DESCRIPTION (provided by applicant): The goal of this field is to attain a complete molecular and physiological understanding of intracellular oxidative stress. Workers seek to determine how reactive oxygen species are formed inside cells, which biomolecules they most rapidly damage, and how cells defend themselves against them. These problems may be most tractable in Escherichia coli. This model organism provides unique advantages for these studies, including the ability to generate hypersensitive mutants in the absence of oxygen. A mutant strain that cannot scavenge hydrogen peroxide has pushed work forward on several fronts. Because it releases endogenous H2O2 into the growth medium, one can quantify the rate at which H2O2 is generated inside aerobic cells. One can also easily impose low doses of H2O2 for an extended period of time, an approach that has revealed the cellular processes that are most sensitive to impairment by H2O2. Finally, by knocking out candidate genes, one can identify those that are critical in defending E. coli against micromolar H2O2 stress. In this application we propose to extend these studies by pursuing four aims: (1) To pinpoint the redox enzymes that most rapidly generate H2O2 inside E. coli. (2) To reveal the mechanism by which H2O2 and superoxide inactivate transketolase, which appears to be extremely vulnerable to inactivation. (3) To investigate how intracellular manganese protects E. coli against H2O2 stress. (4) To identify mechanisms that protect iron-sulfur enzymes from oxidants. Most aspects of the biochemistry of oxidative stress are conserved among all organisms. Most defensive strategies are widely distributed, too. Therefore, this investigation should shed light upon the molecular bases of obligate anaerobiosis, the killing mechanisms of phagocytes, and the nature and severity of endogenous oxidative stress.
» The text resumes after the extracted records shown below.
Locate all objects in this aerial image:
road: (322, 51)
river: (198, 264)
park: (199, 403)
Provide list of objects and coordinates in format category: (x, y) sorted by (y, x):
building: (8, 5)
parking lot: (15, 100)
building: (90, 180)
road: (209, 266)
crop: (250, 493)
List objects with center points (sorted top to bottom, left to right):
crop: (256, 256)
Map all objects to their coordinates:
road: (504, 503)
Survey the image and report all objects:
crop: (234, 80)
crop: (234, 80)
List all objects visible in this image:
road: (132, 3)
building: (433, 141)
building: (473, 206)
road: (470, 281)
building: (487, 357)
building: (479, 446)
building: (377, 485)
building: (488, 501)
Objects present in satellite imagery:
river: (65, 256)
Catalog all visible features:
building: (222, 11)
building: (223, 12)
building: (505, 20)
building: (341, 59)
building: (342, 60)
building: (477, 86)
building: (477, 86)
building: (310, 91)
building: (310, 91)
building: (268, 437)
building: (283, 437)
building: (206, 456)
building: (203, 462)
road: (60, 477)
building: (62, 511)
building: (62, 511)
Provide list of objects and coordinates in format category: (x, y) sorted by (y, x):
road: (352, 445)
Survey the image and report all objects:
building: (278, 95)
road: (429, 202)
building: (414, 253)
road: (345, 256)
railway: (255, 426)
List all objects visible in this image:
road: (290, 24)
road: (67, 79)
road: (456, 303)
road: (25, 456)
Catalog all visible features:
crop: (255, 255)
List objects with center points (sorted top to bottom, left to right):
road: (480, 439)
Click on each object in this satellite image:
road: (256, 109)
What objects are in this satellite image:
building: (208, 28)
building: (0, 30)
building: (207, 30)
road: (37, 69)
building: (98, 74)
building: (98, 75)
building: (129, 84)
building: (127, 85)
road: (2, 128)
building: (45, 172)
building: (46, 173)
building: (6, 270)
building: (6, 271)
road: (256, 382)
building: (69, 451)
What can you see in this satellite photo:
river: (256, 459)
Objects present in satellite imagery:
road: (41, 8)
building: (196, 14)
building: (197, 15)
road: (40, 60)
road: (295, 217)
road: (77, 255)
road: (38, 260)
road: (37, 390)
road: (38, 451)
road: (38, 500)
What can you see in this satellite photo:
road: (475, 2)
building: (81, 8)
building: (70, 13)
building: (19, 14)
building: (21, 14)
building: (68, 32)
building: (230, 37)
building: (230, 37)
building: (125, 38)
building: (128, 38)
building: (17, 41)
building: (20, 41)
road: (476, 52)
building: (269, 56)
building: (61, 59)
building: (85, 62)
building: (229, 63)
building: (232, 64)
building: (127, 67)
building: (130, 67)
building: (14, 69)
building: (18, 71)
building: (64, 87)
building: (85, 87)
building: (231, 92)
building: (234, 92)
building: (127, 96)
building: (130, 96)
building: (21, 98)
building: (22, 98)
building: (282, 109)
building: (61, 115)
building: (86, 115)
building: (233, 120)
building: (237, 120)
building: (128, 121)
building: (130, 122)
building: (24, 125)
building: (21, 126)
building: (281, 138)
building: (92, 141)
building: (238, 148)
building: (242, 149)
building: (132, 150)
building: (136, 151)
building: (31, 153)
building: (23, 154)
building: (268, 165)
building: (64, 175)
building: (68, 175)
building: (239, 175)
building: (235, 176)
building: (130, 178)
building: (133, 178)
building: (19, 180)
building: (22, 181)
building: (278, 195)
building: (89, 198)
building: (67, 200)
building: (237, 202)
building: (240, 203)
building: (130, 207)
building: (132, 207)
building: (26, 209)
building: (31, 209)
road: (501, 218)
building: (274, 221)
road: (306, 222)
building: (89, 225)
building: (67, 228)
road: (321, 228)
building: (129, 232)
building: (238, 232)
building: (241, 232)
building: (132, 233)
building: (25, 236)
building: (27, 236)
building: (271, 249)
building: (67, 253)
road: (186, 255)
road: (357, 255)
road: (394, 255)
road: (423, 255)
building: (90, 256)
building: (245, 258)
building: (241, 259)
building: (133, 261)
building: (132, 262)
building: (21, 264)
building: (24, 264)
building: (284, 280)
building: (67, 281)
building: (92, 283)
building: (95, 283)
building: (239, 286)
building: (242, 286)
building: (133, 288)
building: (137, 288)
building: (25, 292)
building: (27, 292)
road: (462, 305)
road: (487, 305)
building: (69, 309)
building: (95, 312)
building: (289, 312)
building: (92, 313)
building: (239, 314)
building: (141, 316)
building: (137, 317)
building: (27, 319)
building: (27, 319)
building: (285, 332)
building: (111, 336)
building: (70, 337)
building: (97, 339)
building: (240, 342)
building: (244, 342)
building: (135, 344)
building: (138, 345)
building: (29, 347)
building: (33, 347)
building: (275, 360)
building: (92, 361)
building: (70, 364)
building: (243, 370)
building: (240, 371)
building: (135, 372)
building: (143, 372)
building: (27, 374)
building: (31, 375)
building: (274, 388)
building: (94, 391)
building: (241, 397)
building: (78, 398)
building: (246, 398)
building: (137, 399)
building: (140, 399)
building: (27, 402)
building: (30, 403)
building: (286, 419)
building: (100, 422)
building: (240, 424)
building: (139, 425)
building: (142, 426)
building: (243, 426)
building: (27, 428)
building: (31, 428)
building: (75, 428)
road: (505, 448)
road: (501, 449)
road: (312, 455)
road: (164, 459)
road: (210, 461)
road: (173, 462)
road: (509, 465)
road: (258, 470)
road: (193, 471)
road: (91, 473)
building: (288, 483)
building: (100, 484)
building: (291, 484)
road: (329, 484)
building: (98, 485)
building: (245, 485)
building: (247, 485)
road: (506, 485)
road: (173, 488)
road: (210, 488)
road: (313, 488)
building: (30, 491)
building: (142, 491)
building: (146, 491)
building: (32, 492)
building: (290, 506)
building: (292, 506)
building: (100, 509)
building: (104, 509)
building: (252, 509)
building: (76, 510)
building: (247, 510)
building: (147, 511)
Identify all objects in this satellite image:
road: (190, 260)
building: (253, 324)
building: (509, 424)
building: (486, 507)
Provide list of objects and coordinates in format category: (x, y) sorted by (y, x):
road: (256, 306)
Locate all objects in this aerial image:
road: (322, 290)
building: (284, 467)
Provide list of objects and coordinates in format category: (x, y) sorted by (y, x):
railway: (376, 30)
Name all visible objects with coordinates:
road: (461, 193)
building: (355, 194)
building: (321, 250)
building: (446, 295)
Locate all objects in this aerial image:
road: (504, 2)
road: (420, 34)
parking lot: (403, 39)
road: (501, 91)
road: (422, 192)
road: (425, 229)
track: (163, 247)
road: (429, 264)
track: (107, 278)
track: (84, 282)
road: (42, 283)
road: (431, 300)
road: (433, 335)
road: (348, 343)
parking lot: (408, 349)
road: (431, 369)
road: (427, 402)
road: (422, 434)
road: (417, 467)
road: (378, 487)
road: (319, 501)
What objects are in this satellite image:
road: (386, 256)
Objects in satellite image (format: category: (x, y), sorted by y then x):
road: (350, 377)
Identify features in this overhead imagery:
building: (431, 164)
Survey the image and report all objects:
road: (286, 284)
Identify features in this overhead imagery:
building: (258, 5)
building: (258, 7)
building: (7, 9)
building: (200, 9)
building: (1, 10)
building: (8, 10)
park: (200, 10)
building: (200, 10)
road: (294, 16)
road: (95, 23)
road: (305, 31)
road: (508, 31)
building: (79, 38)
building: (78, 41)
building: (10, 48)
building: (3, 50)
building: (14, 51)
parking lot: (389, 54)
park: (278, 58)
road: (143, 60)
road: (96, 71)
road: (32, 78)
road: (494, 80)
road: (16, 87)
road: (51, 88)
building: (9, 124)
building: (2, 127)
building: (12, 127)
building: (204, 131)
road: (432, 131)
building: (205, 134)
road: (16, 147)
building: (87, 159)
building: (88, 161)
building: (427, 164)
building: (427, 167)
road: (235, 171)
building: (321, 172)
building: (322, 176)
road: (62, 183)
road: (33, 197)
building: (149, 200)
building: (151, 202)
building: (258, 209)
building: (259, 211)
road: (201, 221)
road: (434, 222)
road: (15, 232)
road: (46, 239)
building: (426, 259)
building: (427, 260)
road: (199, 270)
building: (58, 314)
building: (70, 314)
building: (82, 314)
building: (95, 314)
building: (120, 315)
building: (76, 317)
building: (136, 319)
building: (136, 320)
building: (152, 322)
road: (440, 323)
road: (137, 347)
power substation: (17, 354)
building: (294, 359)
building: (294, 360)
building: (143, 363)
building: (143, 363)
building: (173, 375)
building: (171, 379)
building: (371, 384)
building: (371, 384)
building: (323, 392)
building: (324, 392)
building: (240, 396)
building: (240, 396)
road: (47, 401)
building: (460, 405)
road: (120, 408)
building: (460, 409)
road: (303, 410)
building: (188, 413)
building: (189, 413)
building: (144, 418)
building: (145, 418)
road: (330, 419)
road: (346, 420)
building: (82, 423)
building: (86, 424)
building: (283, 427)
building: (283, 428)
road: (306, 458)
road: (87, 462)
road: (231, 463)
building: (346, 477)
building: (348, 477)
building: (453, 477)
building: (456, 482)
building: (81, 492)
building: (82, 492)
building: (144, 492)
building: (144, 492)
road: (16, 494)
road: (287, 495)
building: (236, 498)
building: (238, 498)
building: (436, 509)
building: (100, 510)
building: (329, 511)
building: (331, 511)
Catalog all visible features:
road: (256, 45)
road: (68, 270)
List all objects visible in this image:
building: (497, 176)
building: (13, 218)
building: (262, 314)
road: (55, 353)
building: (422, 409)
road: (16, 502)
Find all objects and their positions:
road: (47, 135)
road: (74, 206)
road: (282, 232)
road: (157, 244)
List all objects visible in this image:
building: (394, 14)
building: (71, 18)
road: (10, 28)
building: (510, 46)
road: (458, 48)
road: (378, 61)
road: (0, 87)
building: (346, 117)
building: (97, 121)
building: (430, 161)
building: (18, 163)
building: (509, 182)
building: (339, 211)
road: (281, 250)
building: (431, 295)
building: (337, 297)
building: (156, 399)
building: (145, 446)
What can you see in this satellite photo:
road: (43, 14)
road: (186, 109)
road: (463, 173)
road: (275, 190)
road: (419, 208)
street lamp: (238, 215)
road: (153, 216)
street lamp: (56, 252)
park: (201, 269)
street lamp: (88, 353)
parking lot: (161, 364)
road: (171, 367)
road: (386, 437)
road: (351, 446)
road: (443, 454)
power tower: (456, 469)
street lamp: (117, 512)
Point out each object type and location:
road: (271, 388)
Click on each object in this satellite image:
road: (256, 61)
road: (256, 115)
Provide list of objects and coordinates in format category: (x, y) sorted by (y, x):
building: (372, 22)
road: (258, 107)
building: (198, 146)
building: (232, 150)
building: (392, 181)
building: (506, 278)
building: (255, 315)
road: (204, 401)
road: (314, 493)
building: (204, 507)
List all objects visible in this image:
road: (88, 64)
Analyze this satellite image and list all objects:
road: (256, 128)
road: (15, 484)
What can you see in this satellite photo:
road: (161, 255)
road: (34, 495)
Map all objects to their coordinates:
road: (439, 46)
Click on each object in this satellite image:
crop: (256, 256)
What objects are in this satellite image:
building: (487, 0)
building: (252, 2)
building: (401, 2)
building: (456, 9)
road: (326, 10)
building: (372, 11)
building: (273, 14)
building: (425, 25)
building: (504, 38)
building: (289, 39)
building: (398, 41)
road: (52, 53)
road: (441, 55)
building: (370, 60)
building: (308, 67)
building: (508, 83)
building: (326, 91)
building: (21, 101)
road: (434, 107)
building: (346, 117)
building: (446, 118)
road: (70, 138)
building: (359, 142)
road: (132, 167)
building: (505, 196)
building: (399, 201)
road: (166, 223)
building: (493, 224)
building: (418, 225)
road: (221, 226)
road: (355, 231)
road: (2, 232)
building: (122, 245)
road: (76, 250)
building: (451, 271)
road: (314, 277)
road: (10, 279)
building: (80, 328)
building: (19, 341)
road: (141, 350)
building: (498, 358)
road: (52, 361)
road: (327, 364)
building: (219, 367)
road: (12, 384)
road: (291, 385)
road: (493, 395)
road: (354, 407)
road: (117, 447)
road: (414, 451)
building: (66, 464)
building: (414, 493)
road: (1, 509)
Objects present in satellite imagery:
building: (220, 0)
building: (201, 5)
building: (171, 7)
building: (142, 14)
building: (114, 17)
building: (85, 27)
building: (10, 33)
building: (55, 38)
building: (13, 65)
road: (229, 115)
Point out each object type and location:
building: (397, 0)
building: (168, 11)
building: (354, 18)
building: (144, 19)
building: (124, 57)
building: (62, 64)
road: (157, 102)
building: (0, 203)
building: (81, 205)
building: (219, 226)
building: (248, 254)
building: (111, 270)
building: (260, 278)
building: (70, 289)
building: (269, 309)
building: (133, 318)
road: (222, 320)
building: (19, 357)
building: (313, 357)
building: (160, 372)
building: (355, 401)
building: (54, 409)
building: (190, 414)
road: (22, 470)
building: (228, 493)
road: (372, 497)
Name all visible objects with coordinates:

描述（由申请人提供）：本领域的目标是获得对细胞内氧化应激的完整的分子和生理理解。工作人员试图确定活性氧是如何在细胞内形成的，它们最迅速地破坏哪些生物分子，以及细胞如何保护自己免受它们的伤害。这些问题在大肠杆菌中可能最容易处理。这种模式生物为这些研究提供了独特的优势，包括在缺氧条件下产生超敏突变体的能力。一种不能清除过氧化氢的突变菌株推动了几个方面的工作。因为它释放内源性H2O2到生长介质中，我们可以量化H2O2在有氧细胞内产生的速率。人们也可以很容易地在较长时间内施加低剂量的H2O2，这种方法揭示了对H2O2损伤最敏感的细胞过程。最后，通过敲除候选基因，人们可以识别出那些在保护大肠杆菌免受微摩尔H2O2胁迫方面至关重要的基因。在本应用中，我们建议通过追求四个目标来扩展这些研究：(1)确定大肠杆菌内最快速生成H2O2的氧化还原酶。(2)揭示过氧化氢和超氧化物使极易失活的转酮醇酶失活的机制。(3)探讨细胞内锰对大肠杆菌抗H2O2胁迫的保护作用。(4)确定保护铁硫酶免受氧化剂侵害的机制。氧化应激生物化学的大多数方面在所有生物体中都是保守的。大多数防御策略也分布广泛。因此，这项研究将揭示专性厌氧的分子基础、吞噬细胞的杀伤机制以及内源性氧化应激的性质和严重程度。